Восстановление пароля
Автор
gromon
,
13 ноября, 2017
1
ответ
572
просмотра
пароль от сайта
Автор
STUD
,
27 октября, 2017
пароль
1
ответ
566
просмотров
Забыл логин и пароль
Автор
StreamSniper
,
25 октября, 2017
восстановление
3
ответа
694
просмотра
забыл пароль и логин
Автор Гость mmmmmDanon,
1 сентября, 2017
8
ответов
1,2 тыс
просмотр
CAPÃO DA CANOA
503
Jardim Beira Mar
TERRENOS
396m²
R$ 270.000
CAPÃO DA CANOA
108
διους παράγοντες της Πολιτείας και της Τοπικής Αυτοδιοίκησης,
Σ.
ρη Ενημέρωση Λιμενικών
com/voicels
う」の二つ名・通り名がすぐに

* * *

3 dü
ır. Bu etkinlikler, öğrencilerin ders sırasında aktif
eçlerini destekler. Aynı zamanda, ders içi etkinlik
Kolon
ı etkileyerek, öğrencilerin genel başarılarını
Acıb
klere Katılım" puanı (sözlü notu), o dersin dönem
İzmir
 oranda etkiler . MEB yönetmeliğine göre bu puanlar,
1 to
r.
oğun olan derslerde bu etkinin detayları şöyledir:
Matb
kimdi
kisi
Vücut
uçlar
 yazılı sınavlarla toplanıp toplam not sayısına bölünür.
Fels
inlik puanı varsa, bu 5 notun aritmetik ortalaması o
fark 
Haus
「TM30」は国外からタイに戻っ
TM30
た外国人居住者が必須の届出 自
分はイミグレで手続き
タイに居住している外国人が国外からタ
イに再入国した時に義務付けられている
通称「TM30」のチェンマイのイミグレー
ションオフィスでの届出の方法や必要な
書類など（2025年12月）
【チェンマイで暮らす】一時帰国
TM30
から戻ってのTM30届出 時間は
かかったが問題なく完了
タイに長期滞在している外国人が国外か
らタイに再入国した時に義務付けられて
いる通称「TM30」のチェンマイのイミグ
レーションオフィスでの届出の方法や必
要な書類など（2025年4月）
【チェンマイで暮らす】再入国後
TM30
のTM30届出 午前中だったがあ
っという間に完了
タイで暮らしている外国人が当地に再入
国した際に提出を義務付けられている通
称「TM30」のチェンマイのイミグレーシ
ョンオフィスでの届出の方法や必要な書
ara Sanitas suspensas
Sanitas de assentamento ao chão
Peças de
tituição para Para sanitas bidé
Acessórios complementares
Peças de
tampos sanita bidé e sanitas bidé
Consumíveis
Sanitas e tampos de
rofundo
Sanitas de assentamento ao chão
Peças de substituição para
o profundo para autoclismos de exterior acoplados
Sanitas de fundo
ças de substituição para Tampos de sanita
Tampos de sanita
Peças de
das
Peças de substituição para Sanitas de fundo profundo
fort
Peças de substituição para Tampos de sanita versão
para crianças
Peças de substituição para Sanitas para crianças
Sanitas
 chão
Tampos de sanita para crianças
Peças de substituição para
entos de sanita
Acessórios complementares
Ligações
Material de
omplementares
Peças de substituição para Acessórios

* * *

### [What needs to be done]
Copy the stretch of the records above that runs from the line with "タイで暮らしている外国人が当地に再入" through the line with "Peças de substituição para Acessórios". Both end lines belong in the copy, and nothing else does.

### [Finished task]
タイで暮らしている外国人が当地に再入
国した際に提出を義務付けられている通
称「TM30」のチェンマイのイミグレーシ
ョンオフィスでの届出の方法や必要な書
ara Sanitas suspensas
Sanitas de assentamento ao chão
Peças de
tituição para Para sanitas bidé
Acessórios complementares
Peças de
tampos sanita bidé e sanitas bidé
Consumíveis
Sanitas e tampos de
rofundo
Sanitas de assentamento ao chão
Peças de substituição para
o profundo para autoclismos de exterior acoplados
Sanitas de fundo
ças de substituição para Tampos de sanita
Tampos de sanita
Peças de
das
Peças de substituição para Sanitas de fundo profundo
fort
Peças de substituição para Tampos de sanita versão
para crianças
Peças de substituição para Sanitas para crianças
Sanitas
 chão
Tampos de sanita para crianças
Peças de substituição para
entos de sanita
Acessórios complementares
Ligações
Material de
omplementares
Peças de substituição para Acessórios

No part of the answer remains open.